Exercise prompt: Please copy, exactly as they appear below, the lines from the one containing "Rendered at 1241 by 1754 pixels." through the one containing "For every layout".

Records for processing:
==========
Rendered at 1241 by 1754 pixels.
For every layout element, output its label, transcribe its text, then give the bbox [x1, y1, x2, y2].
==========
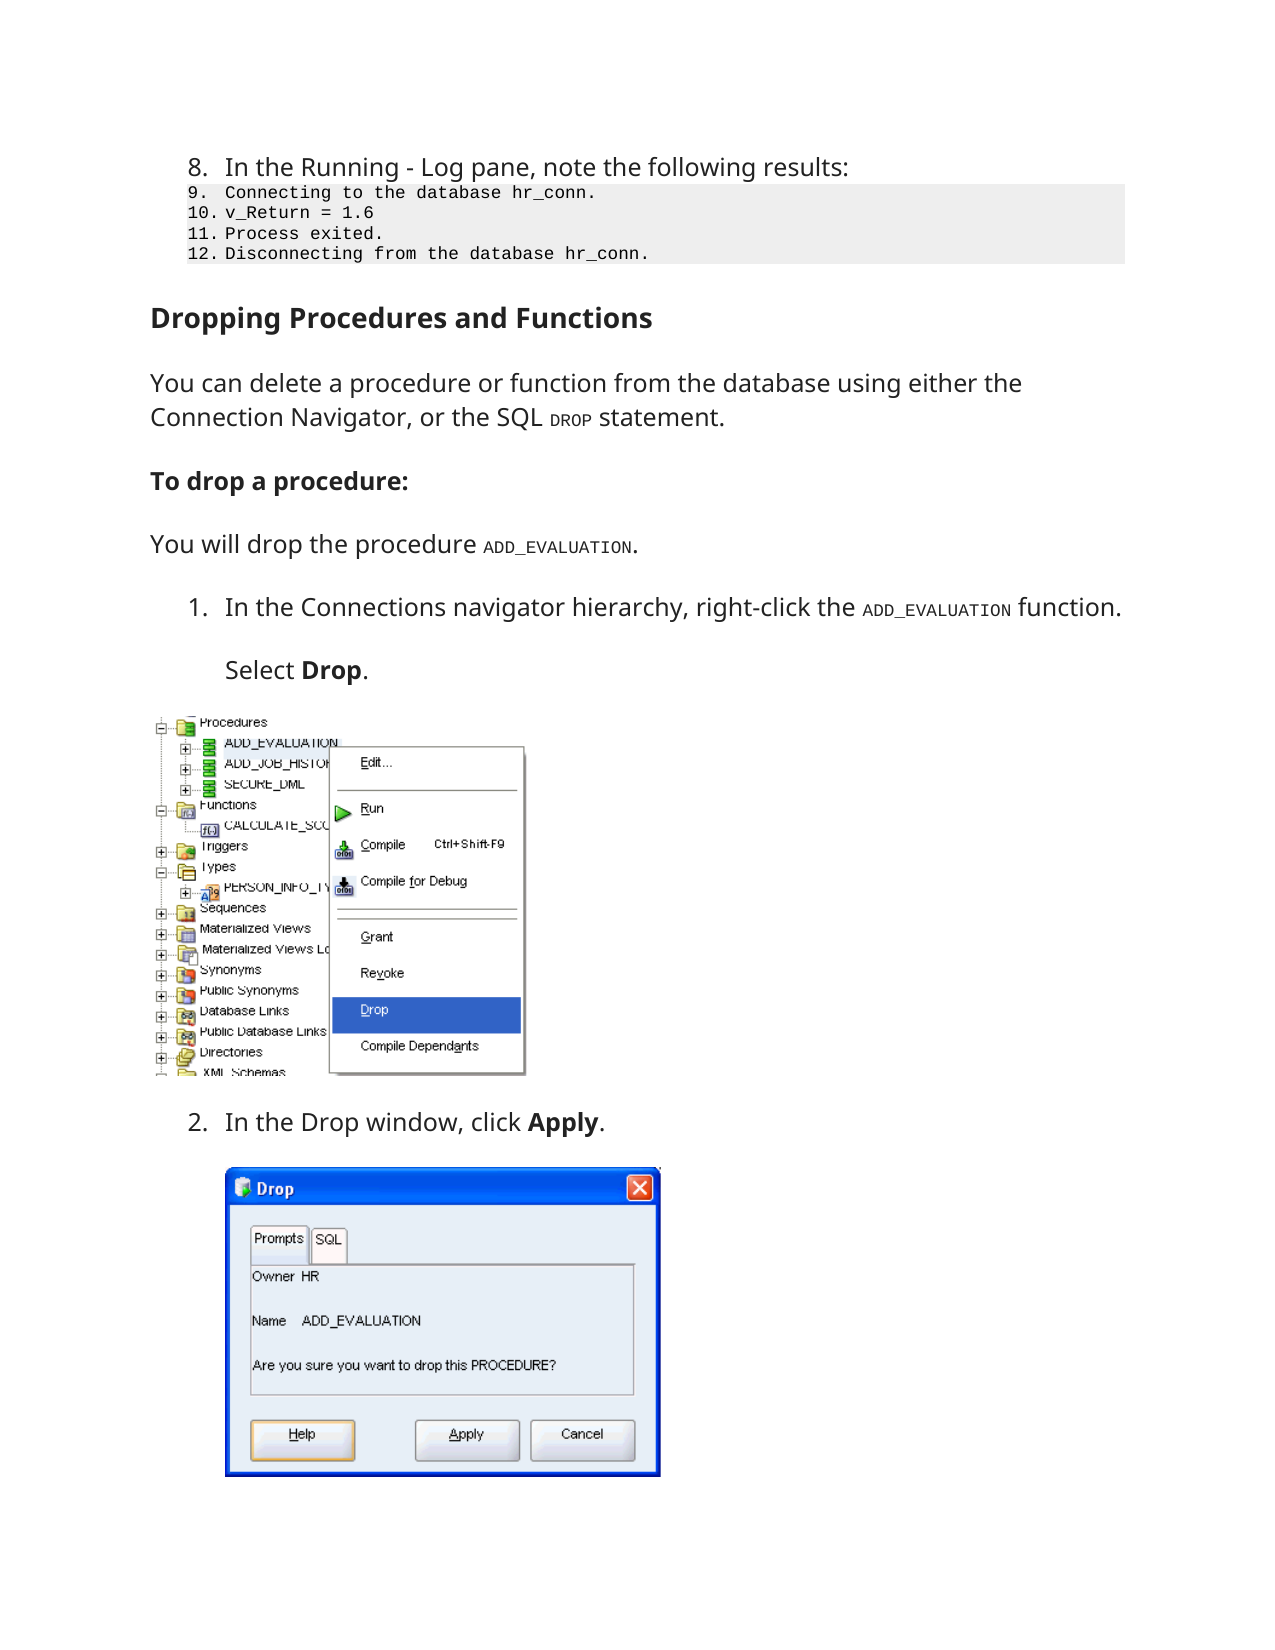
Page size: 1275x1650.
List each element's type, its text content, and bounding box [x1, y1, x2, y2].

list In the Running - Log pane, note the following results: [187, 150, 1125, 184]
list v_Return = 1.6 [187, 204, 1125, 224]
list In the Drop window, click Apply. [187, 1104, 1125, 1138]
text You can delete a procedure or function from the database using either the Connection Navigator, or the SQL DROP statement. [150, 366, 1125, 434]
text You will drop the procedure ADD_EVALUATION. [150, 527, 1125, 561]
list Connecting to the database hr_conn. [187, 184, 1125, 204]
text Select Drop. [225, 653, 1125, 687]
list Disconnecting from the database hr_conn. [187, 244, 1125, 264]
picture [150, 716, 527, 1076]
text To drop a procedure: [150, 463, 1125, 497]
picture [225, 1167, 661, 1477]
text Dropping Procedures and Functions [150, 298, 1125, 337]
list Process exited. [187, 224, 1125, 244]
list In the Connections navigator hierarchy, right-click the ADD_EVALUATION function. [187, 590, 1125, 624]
==========
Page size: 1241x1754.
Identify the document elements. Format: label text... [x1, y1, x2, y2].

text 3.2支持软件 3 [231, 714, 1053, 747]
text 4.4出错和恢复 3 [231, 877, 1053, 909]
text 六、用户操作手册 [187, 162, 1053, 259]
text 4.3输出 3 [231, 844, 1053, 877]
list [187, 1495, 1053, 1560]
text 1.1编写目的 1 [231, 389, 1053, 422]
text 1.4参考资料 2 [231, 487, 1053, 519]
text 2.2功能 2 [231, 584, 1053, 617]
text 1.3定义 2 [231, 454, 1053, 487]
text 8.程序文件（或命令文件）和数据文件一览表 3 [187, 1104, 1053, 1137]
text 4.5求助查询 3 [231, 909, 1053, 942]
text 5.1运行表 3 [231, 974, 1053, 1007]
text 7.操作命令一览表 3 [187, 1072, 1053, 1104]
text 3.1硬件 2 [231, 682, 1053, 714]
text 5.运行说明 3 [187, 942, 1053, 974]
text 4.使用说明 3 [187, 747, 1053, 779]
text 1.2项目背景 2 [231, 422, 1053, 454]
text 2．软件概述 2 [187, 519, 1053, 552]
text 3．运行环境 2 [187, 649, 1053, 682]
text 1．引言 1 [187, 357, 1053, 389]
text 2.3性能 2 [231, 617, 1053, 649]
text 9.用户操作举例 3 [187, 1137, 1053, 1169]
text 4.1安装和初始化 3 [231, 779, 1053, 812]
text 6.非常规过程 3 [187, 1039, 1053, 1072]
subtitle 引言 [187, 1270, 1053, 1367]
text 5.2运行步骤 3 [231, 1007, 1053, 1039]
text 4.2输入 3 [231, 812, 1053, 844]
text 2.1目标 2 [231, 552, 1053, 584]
==========
Exercise response:
Rendered at 1241 by 1754 pixels.
For every layout element, output its label, transcribe its text, then give the bbox [x1, y1, x2, y2].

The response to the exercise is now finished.